● **Available data**:

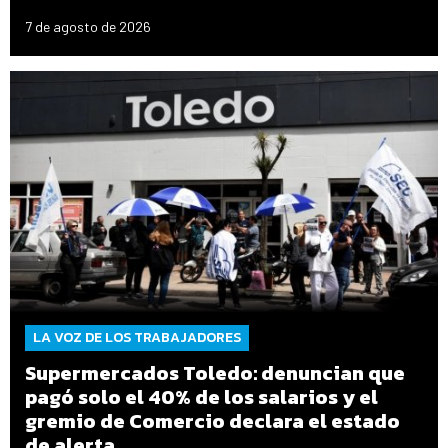
7 de agosto de 2026
LA VOZ DE LOS TRABAJADORES
Supermercados Toledo: denuncian que
pagó solo el 40% de los salarios y el
gremio de Comercio declara el estado
de alerta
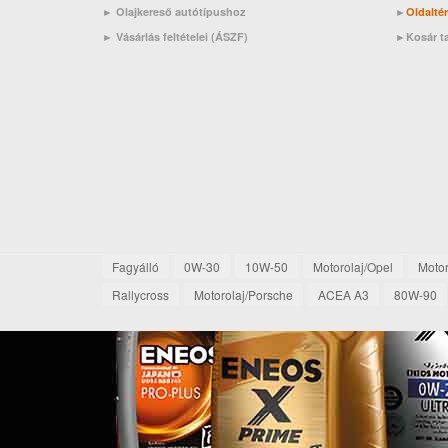
► Olajkereső autótípushoz
►
Oldalté
►
Vásárlás feltételei (ÁSZF)
►
Kosár t
Fagyálló
0W-30
10W-50
Motorolaj/Opel
Moto
Rallycross
Motorolaj/Porsche
ACEA A3
80W-90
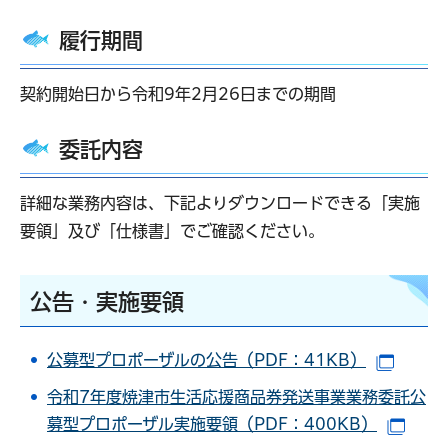
履行期間
契約開始日から令和9年2月26日までの期間
委託内容
詳細な業務内容は、下記よりダウンロードできる「実施
要領」及び「仕様書」でご確認ください。
公告・実施要領
公募型プロポーザルの公告（PDF：41KB）
（別ウ
令和7年度焼津市生活応援商品券発送事業業務委託公
募型プロポーザル実施要領（PDF：400KB）
（別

● **Exercise aim**: The expected result is the data above in exact form, free of pictures.

● **Task solution**:
7 de agosto de 2026
LA VOZ DE LOS TRABAJADORES
Supermercados Toledo: denuncian que
pagó solo el 40% de los salarios y el
gremio de Comercio declara el estado
de alerta
► Olajkereső autótípushoz
►
Oldalté
►
Vásárlás feltételei (ÁSZF)
►
Kosár t
Fagyálló
0W-30
10W-50
Motorolaj/Opel
Moto
Rallycross
Motorolaj/Porsche
ACEA A3
80W-90
履行期間
契約開始日から令和9年2月26日までの期間
委託内容
詳細な業務内容は、下記よりダウンロードできる「実施
要領」及び「仕様書」でご確認ください。
公告・実施要領
公募型プロポーザルの公告（PDF：41KB）
（別ウ
令和7年度焼津市生活応援商品券発送事業業務委託公
募型プロポーザル実施要領（PDF：400KB）
（別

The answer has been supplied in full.